Anda di halaman 1dari 2

BAB I

PENDAHULUAN

1.1 Latar Belakang


Pada umumnya ekosistem air tawar di golongkan menjadi air tenang
(habitat lentik) dan air mengalir (habitat lotik). Yang termasuk ekosistem air
tenang adalah danau dan rawa, sedangkan yang termasuk ekosistem air mengalir
adalah sungai. Sungai menyokong komunitas biologis yang sangat berbeda
dibandingkan dengan komunitas kolam dan danau. Ekosistem rawa termasuk
habitat air tawar yang memiliki perairan tenang yang dicirikan oleh adanya arus
yang sangat lambat sekitar 0,1 – 1 cm/detik atau tidak ada arus sama sekali. Oleh
karena itu residence time (waktu tinggal) air bisa berlangsung lebih lama. Perairan
rawa biasanya memiliki stratifikasi vertikal kualitas air yang bergantung pada
kedalaman dan musim. Umumnya perairan rawa selalu menerima masukan air
dari daerah tangkapan air di sekitar rawa, sehingga perairan rawa cenderung
menerima bahan-bahan terlarut yang terangkut bersamaan dengan air yang masuk.
Oleh karena itu konsentrasi zat-zat yang terdapat di rawa merupakan resultante
dari zat-zat yang berasal dari aliran air yang masuk (Wijayanti, 2011).
Dari ketiga pulau besar, Sumatera, Kalimantan, dan Papua, hanya lahan
rawa pasang surut di pantai timur Sumatera (Riau, Jambi, Sumatera Selatan, dan
Lampung) telah banyak diteliti dan dipetakan tanahnya antara tahun 1969-1980
dalam rangka pelaksanaan P4S (Proyek Pengembangan Persawahan Pasang
Surut), Departemen Pekerjaan Umum dan Tenaga Listrik (sekarang, Departemen
Kimpraswil). Seluruh wilayah Pulau Sumatera, termasuk wilayah lahan rawanya,
kemudian dipetakan tanahnya pada tingkat tinjau oleh proyek LREP-I (Land
Resource Evaluation and Planning Project) Pusat Penelitian Tanah (sekarang
Balai Besar Litbang Sumberdaya Lahan Pertanian), antara tahun 1986-1990
(Subagyo, 2006)
Lahan rawa adalah lahan darat yang tergenang secara periodik atau terus-
menerus secara alami dalam waktu lama karena drainase yang terhambat.
Meskipun dalam keadaan tergenang, lahan ini tetap ditumbuhi oleh tumbuhan.
Lahan ini dapat dibedakan dari danau, karena danau tergenang sepanjang tahun,
2

genangannya lebih dalam, dan tidak ditumbuhi oleh tanaman kecuali tumbuhan
air.
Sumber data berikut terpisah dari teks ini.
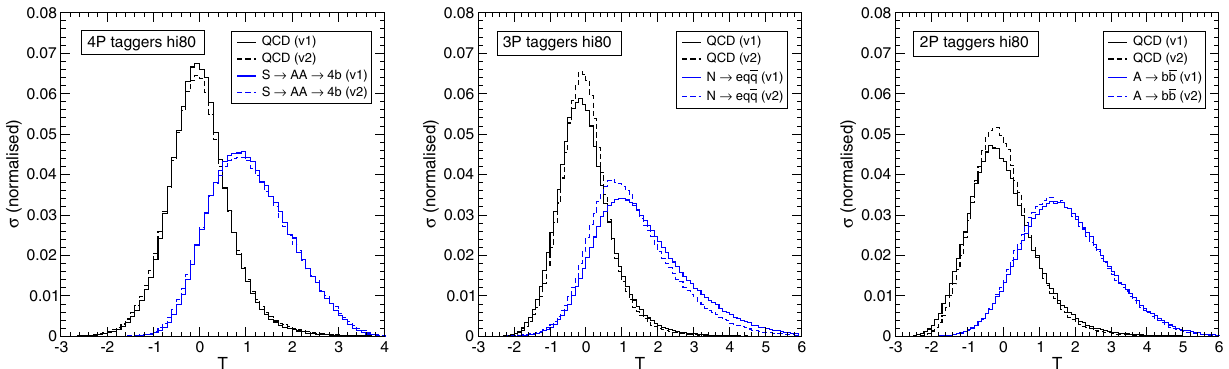
Fig. 2 Distributions of T for the QCD background (black) and selected signals (blue), for the hi80 taggers as in Table 2 (v1, solid lines) and alternate versions (v2, dashed lines) obtained with a different random seed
Genangan lahan rawa dapat disebabkan oleh pasang nya air laut, genangan air
hujan, atau luapan air sungai. Berdasarkan penyebab genangan nya, lahan rawa
dibagi menjadi tiga, rawa pasang surut, rawa lebak, dan rawa lebak perairan
(Najiyati dan Muslihat, 2011)
Dalam keadaan alamiah, tanah-tanah pada lahan rawa pasang surut
merupakan tanah yang jenuh air atau tergenang dangkal, sepanjang tahun atau
dalam waktu yang lama, beberapa bulan, dalam setahun. Dalam klasifikasi
Taksonomi Tanah (Soil Survey Staff, 1999), tanah rawa termasuk tanah basah,
atau "wetsoils", yang dicirikan oleh kondisi aquik, yakni saat ini mengalami
penjenuhan air dan reduksi secara terus-menerus atau periodik. Proses
pembentukan tanah yang dominan adalah pembentukan horison tanah tereduksi
berwarna kelabu-kebiruan, disebut proses gleisasi, dan pembentukan lapisan
gambut di permukaan. Bentuk wilayah, atau topografi lahan rawa pasang surut
adalah sangat rata (flat) sejauh mata memandang, dengan ketinggian tempat relatif
kecil, yaitu sekitar 0-0,5 m dpl di pinggir laut sampai sekitar 5 m dpl di wilayah
lebih ke pedalaman (Subagyo, 2006).

1.2 Tujuan Praktikum


Adapun tujuan dari praktikum ini adalah sebagai berikut:
1. Untuk mengetahui Faktor Biotik dan Faktor Abiotik pada Rawa
2. Untuk mengetahui Rantai makanan yang terdapat pada Rawa

1.3 Manfaat Praktikum


Adapun manfaat dari praktikum ini adalah mahasiswa dapat mengetahui
faktor abiotik dan faktor biotik yang terdapat di rawa dan menghubungkan nya
dengan rantai makanan yang terjadi pada rawa tersebut.